Background The second generation drug-eluting stents have been shown to improve angiographic and clinical outcomes after percutaneous myocardial revascularisation, but its performance in small coronary arteries has not been investigated.
Objectives To evaluate the safety and efficacy of the XIENCE V everolimus-eluting stent (EES) compared to the Resolute zotarolimus-eluting stent (ZES) in small vessels.
Methods In this study, we studied a cohort of 412 patients with small coronary vessels (reference diameter <2.75 mm). EES (54.1% of pts) and ZES (45.9% of pts) were used in our study.

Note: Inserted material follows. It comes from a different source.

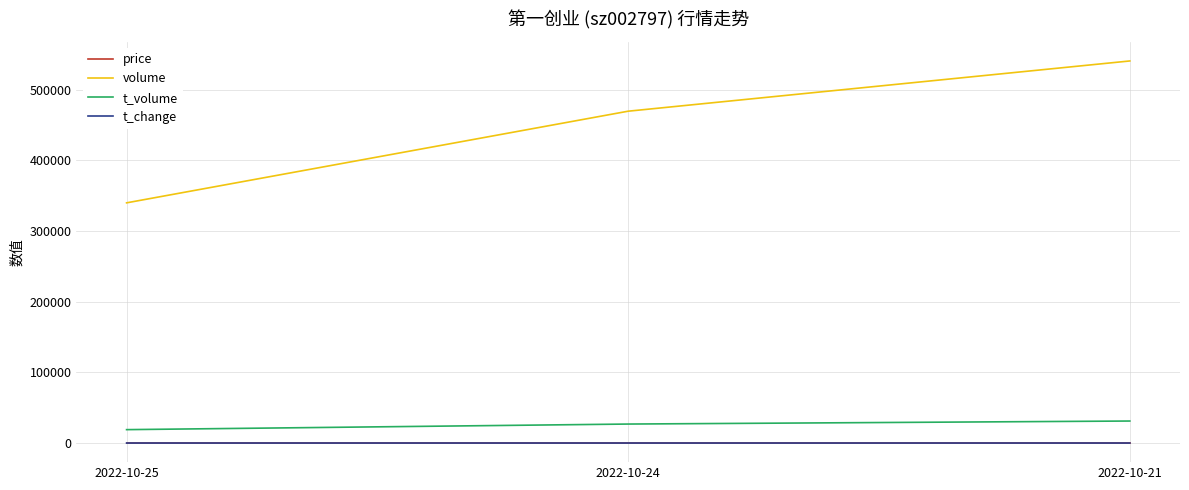

Which series has the largest total across all categories?

volume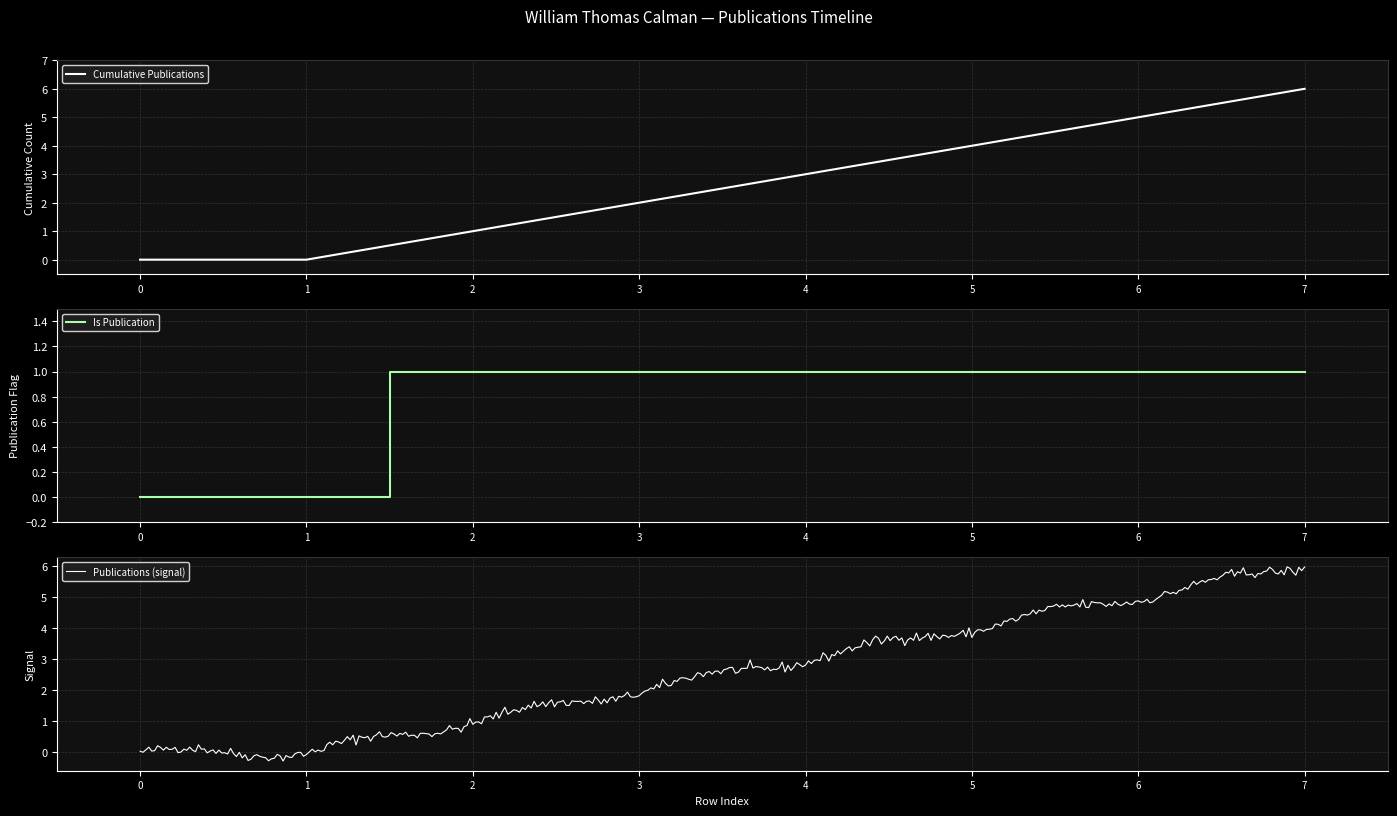

Which has a higher value, 5 or 0?

5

Results Mean angiographic in-stent and in-segment late loss was non-significantly less in the EES group compared with the ZES group, (0.16±0.51 vs 0.18±0.44 mm; p=0.209 for in-stent; 0.12±0.36 mm vs 0.13±0.28 mm; p=0.387 for in-segment). EES resulted in a non-significant reduction in composite major adverse cardiac events at 1 year (6.4% vs 8.2%; p=0.130). At 1 year, the rate of non-Q-wave myocardial infarction was also the same in both groups (p=0.055).
Conclusions In patients with small vessel coronary arteries, the XIENCE V EES was not superior to the Resolute ZES.